Some continued positive news for the Public School Employee Insurance System was presented today to the joint Education Committee: Based on the first half of 2015, the beleaguered system seems to be on track to avoid a rate increase or a change in benefits for the 2016 plan year.

The Employee Benefits Division, which manages the system, won’t decide on 2016 rates until its July board meeting. But Bob Alexander, the EBD director, told the committee today that actuaries have said that the preliminary outlook is good for holding rates steady.


But. That doesn’t mean all is well, as many an Arkansas teacher will tell you, along with plenty of janitors, cafeteria workers, paraprofessionals, secretaries and others who work for school districts.

Premiums are still far, far higher than they are for most workers insured through their jobs, whether in the public sector or the private sector. The bad deal given to school employees this time last year, during the legislative special session to address this issue, remains just as bad as it was then. The fact remains that the average Arkansas teacher bears twice the percentage share of premium cost as the average American teacher, or the average American worker in any sector with employer-based insurance.


Nonetheless, the situation is looking much better on an actuarial basis. The stabilizing trend seen last December continues. Unfortunately, that probably means the chances of state policymakers engaging more closely with this perennially difficult issue is low, considering “engagement” here inevitably translates, at least in part, to “putting more money in the system.”

Alexander said the public school employee system currently has $56 million in net assets available, as compared to $9.5 million this time in 2014. He cautioned that that figured is “a little misleading” because people pay a disproportionate amount of their medical costs out-of-pocket throughout the first half of the year, as they spend up to the level of their deductible. (After employees meet their deductibles, of course, they’ll then begin drawing on the assets of the insurance pool for subsequent medical costs.)

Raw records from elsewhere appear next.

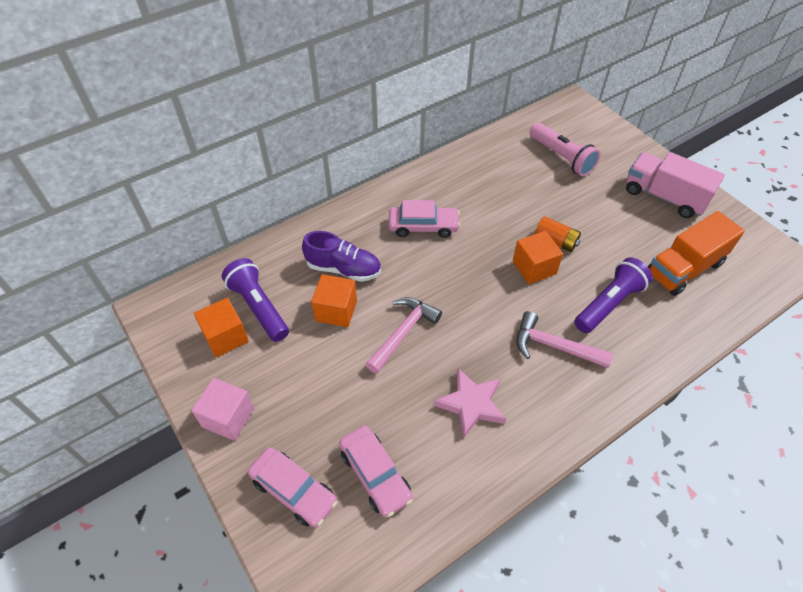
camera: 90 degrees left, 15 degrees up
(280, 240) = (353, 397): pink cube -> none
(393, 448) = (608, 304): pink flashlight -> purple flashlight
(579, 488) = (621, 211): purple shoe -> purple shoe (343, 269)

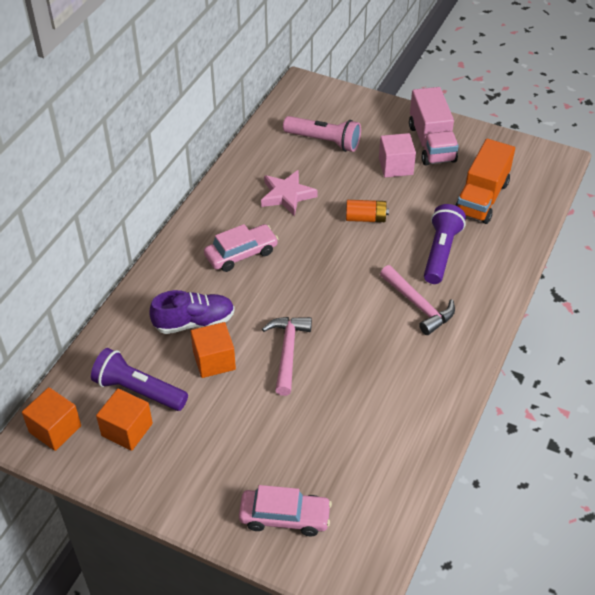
camera: 30 degrees left, 5 degrees down
(228, 417) = (183, 492): pink cube -> pink cube (395, 166)
(375, 475) = (343, 471): pink car -> none
(471, 404) = (383, 381): pink star -> pink star (287, 195)
(534, 267) = (362, 249): orange cube -> orange cube (55, 429)
(553, 346) = (418, 305): pink hammer -> pink hammer turned 120 degrees counterclockwise
(664, 197) = (431, 143): pink truck -> pink truck turned 105 degrees counterclockwise

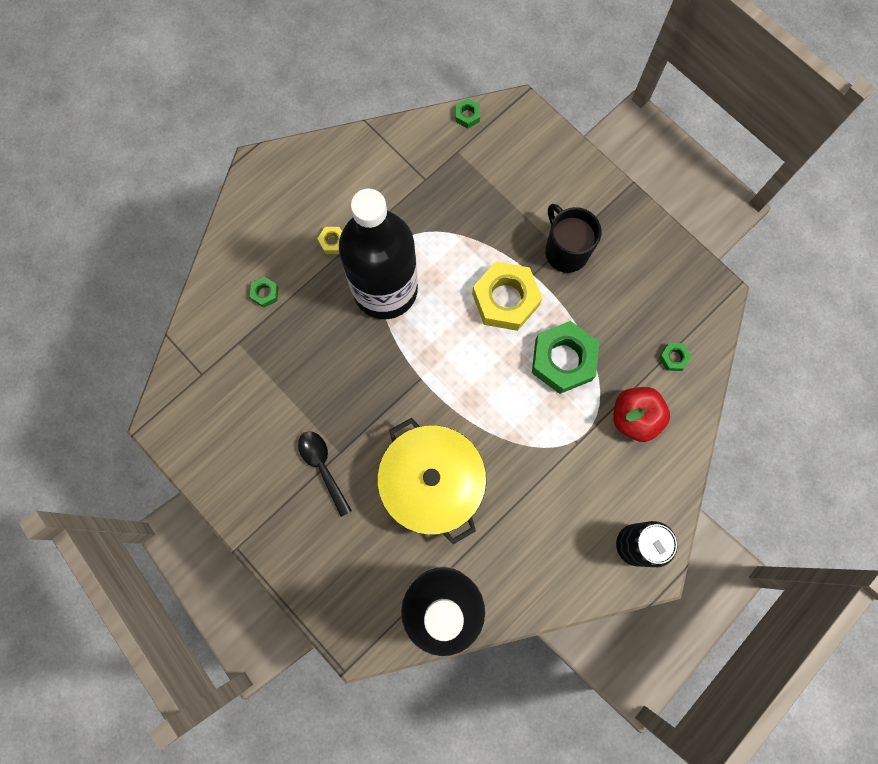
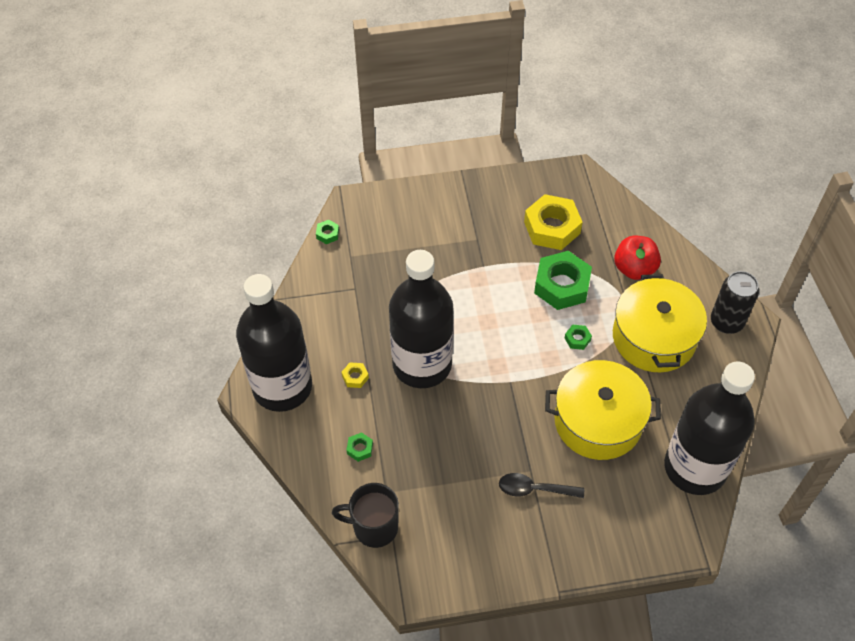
camera: 55 degrees left, 20 degrees down
(282, 189) = (282, 387): none -> black bottle
(505, 299) = (489, 293): yellow nut -> yellow nut (552, 227)
(564, 483) = (654, 337): none -> yellow pot
(565, 251) = (481, 237): black mug -> black mug (374, 527)
(673, 358) = (607, 222): green nut -> green nut (577, 339)

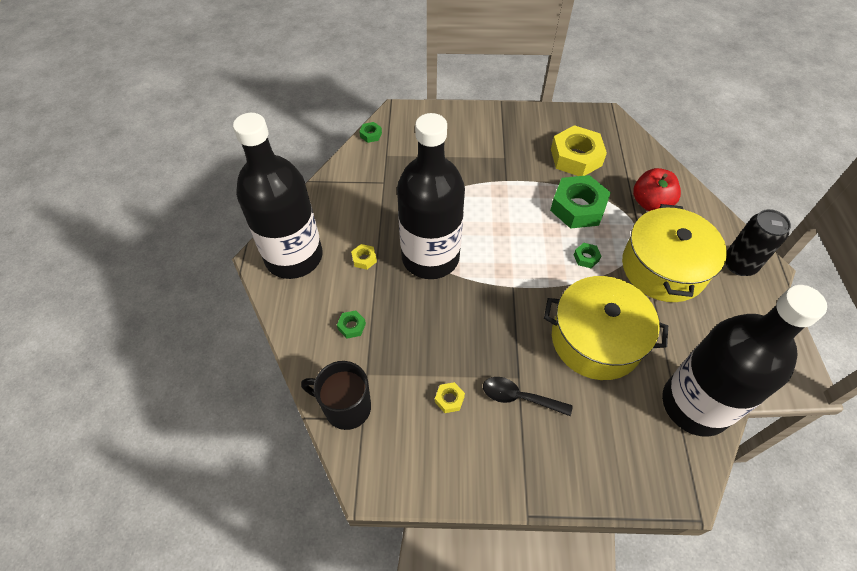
camera: 10 degrees right, 0 degrees up
(469, 502) = (449, 399): none -> yellow nut

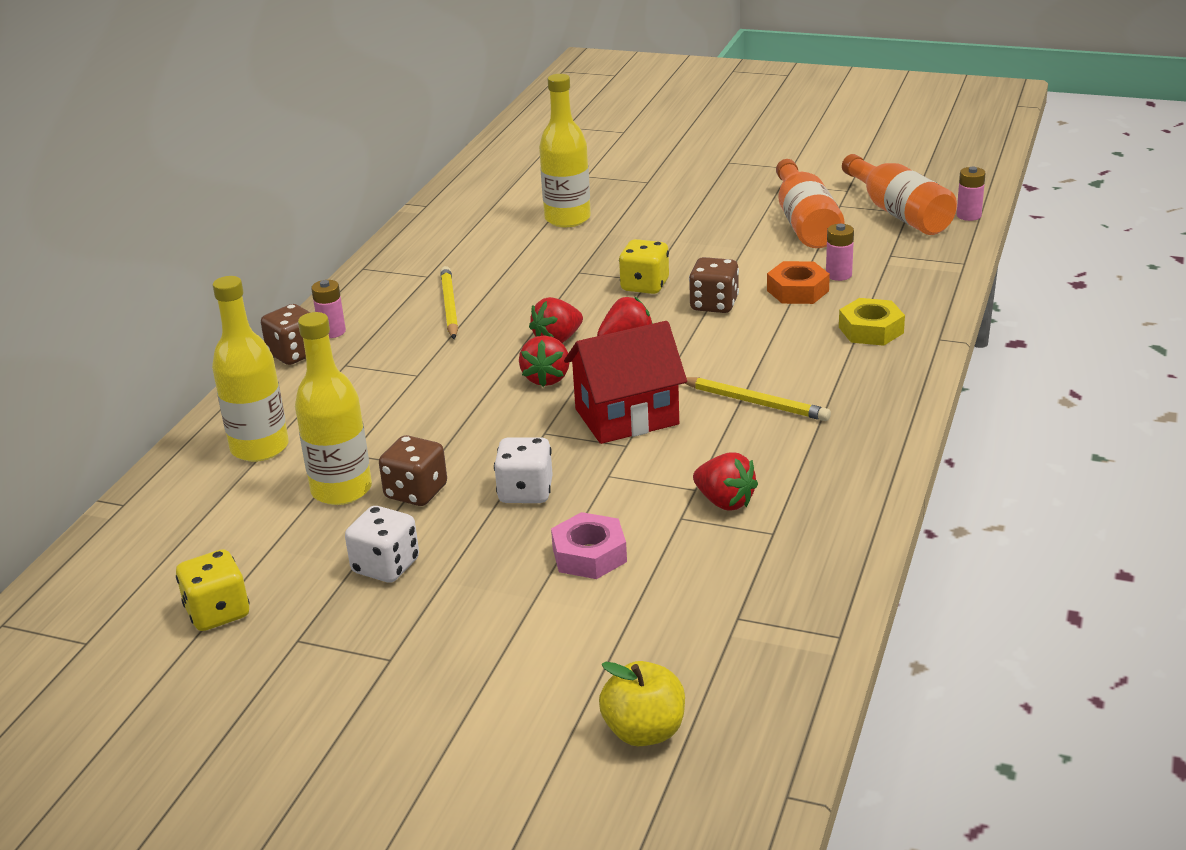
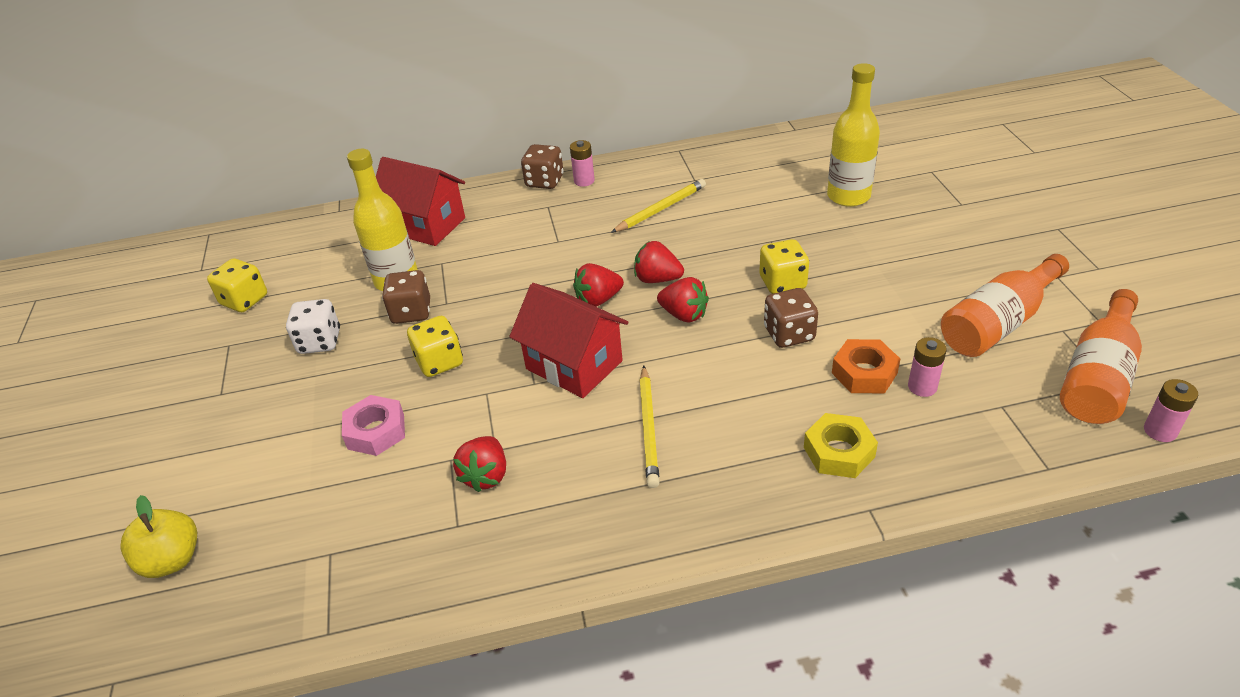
camera: 60 degrees right, 10 degrees up
(259, 448) = (426, 225): yellow bottle -> red house
(525, 492) = (439, 362): white dice -> yellow dice

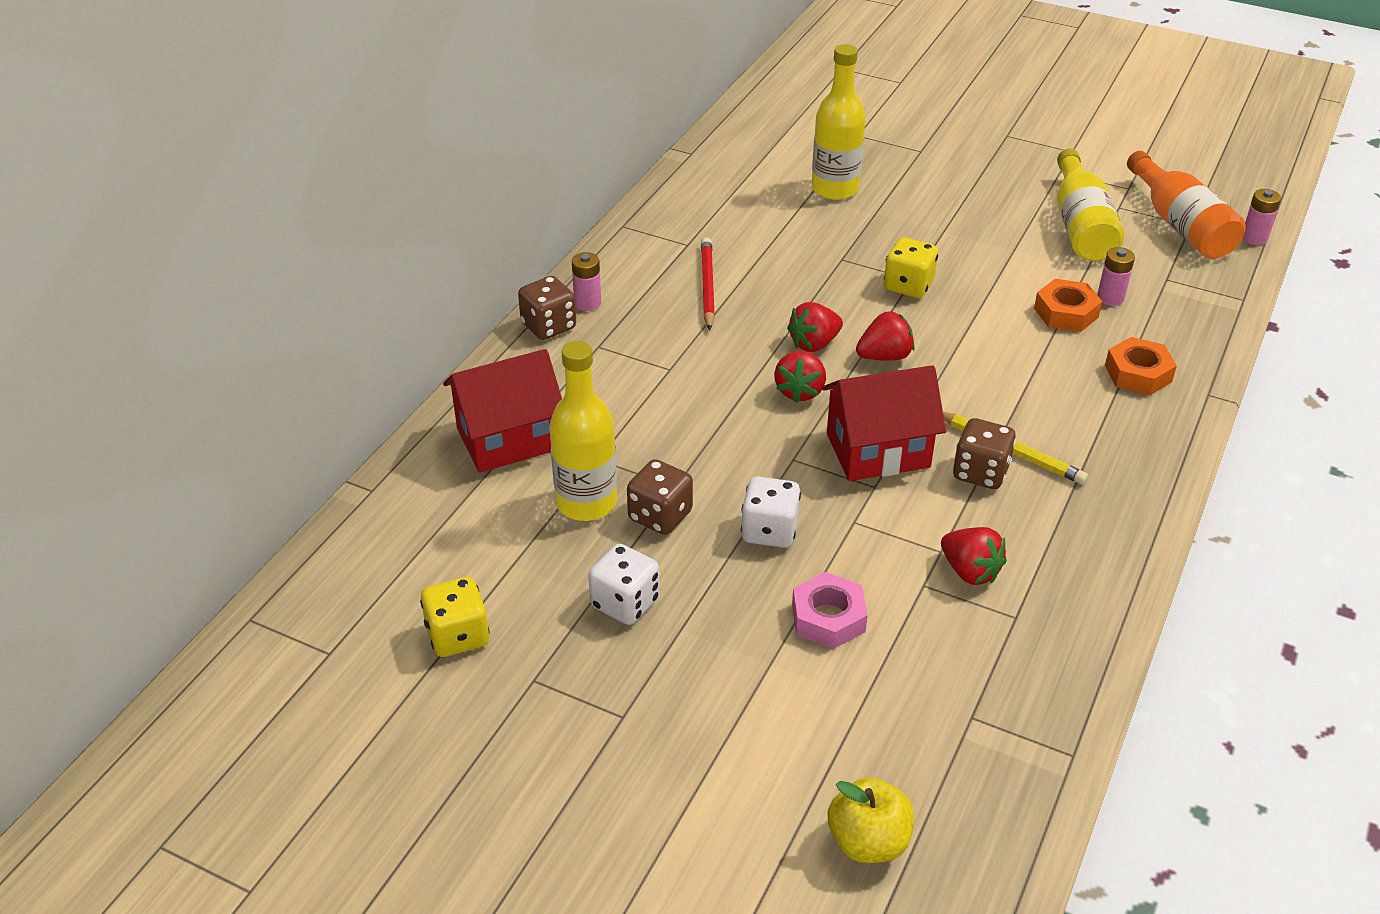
camera: 55 degrees left, 0 degrees up
(439, 362) = (769, 531): yellow dice -> white dice
(661, 209) = (707, 286): yellow pencil -> red pencil
(789, 334) = (978, 319): brown dice -> brown dice (980, 472)
(839, 452) = (1138, 373): yellow nut -> orange nut
(998, 323) = (1080, 225): orange bottle -> yellow bottle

The question now is whether membership numbers have stabilized. If employees continue to leave the plan as they have in the past, that will continue to erode the overall health of the existing insurance pool and make costs creep up once again. In other words, although things have stabilized in the short term, it’s unclear whether the underlying adverse selection issue has been resolved by the various changes made during last summer’s special session. 

At the moment, there are 57,622 employees in the system, as compared to 58,603 this time last year. Alexander said that drop was too small to draw any conclusions, considering membership figures fluctuate naturally throughout the year. Part of the decrease, he said, might be from the legislature’s decision last summer to make part-time employees ineligible for participation in the public school employee plan.